I am trying to instantiate a naive Bayes classifier to classify text blocks (with a pre-defined classification). The example below just tries to do it with male/female. I have tried loading data from file (CSVloader) and by creating instances below. The problem is the trainer.train() method throws a null pointer exception. It seems to be because the targetDictionary is null. The data dictionary is populated. How do I force the targetDictionary to be populated on an instance?
My actual goal is to classify paper abstracts I have in a database as being 'Science, Politics, Law, Health etc. It appears the Bayes classifier is the right choice for this.
I've iterated over the loaded instanceList and it seems to be populated correctly, and the dataDictionary is populated, but TargetDictionary is null.

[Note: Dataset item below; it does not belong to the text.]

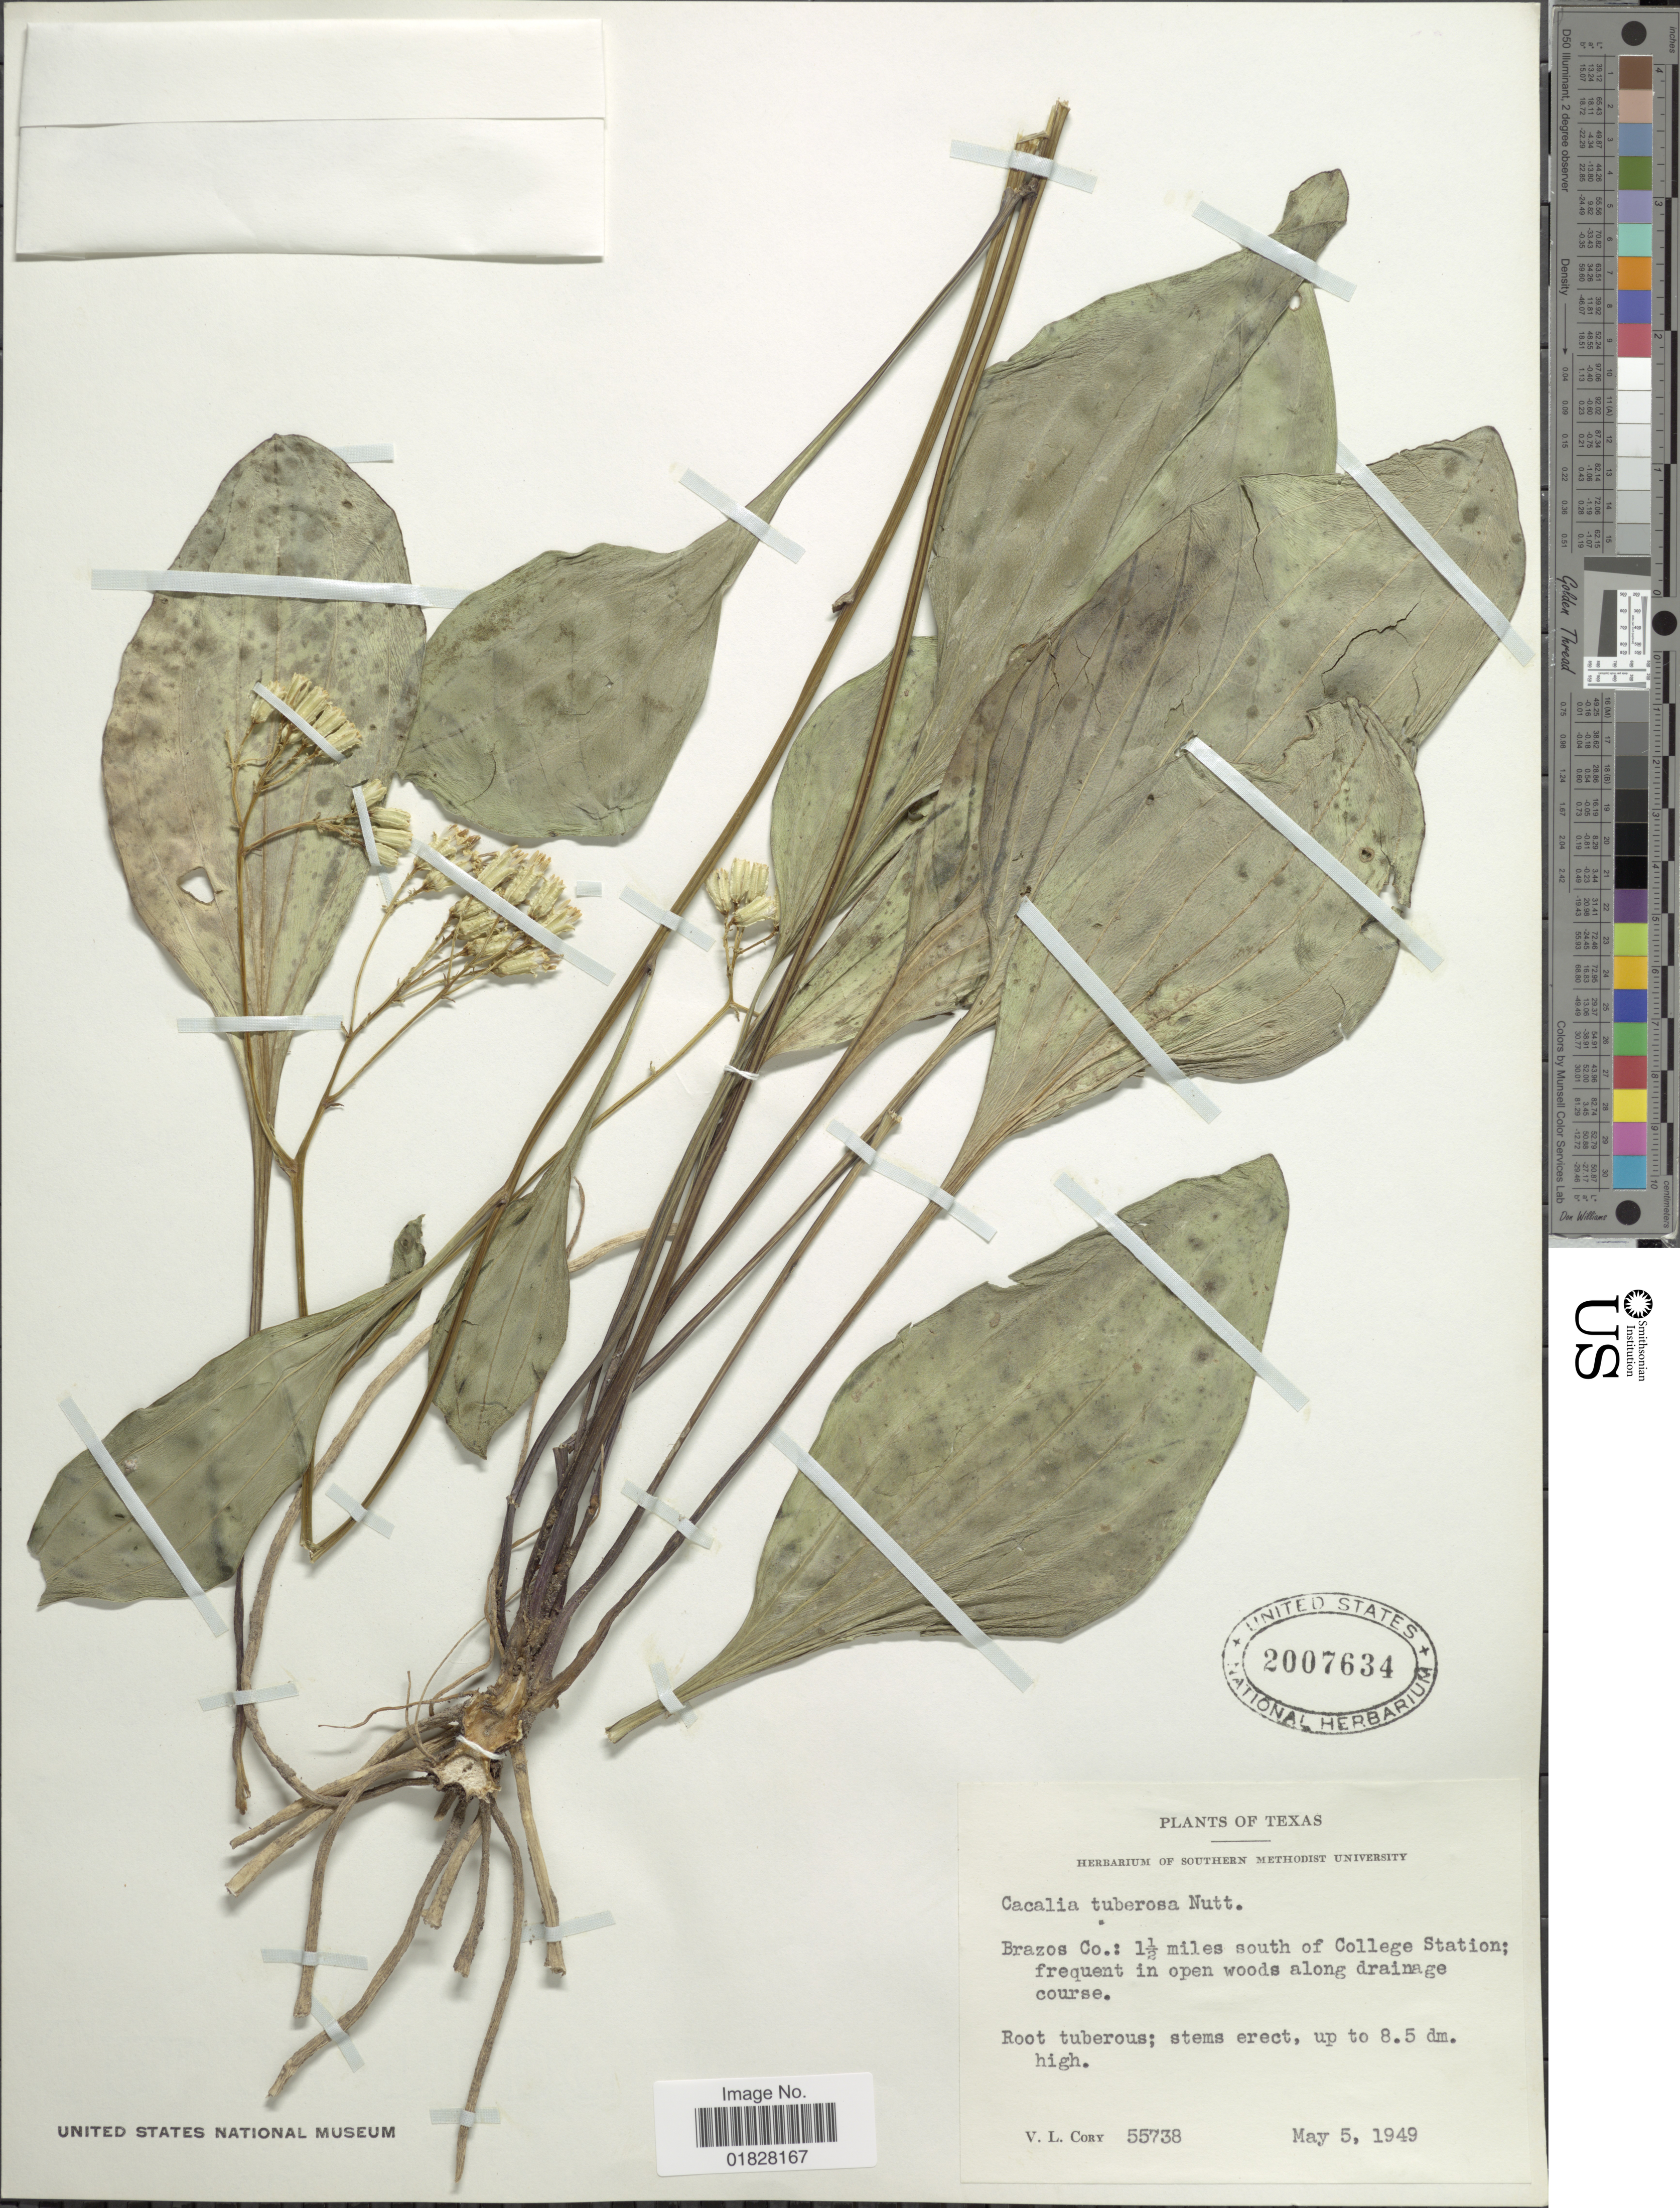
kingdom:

Using Mallet 2.0.8 on windows
public TestMallet() throws IOException {
ArrayList<Pipe> pipelist = new ArrayList<Pipe>();
pipelist.add (new CharSequenceLowercase() ) ;
pipelist.add (new CharSequence2TokenSequence(Pattern.compile("\\p{L}[\\p{L}\\p{P}]+\\p{L}")) ) ;
pipelist.add (new TokenSequenceRemoveStopwords (new File ("c:\\test\\config\\stopwords_en.txt"), "UTF-8", false, false, false) ) ;
pipelist.add (new TokenSequence2FeatureSequence()) ;
pipelist.add (new FeatureSequence2FeatureVector()) ; // Added but doesnt make any difference
InstanceList instances = new InstanceList (new SerialPipes(pipelist)) ;
Instance instance0 = new Instance("Hello World I am here and i am male my name is roger", "Male", "roger", "test") ;
Instance instance1 = new Instance("Hello World I am here and i am male my name is phil", "Male", "phil", "test") ;
Instance instance2 = new Instance("Hello World I am here and i am male my name is joe", "Male", "joe", "test") ;
Instance instance3 = new Instance("Hello World I am here and i am female my name is vira", "Female", "vira", "test") ;
Instance instance4 = new Instance("Hello World I am here and i am female my name is josie", "Female", "josie", "test") ;
instances.addThruPipe (instance0) ;
instances.addThruPipe (instance1) ;
instances.addThruPipe (instance2) ;
instances.addThruPipe (instance3) ;
instances.addThruPipe (instance4) ;
// Using Instance List to train
// ----------------------------
ClassifierTrainer trainer = new NaiveBayesTrainer();
trainer.train(instances);
// Null pointer exception here ( debugging, it looks like TargetDictionary is null)
}
Expecting trainer to analyse correctly.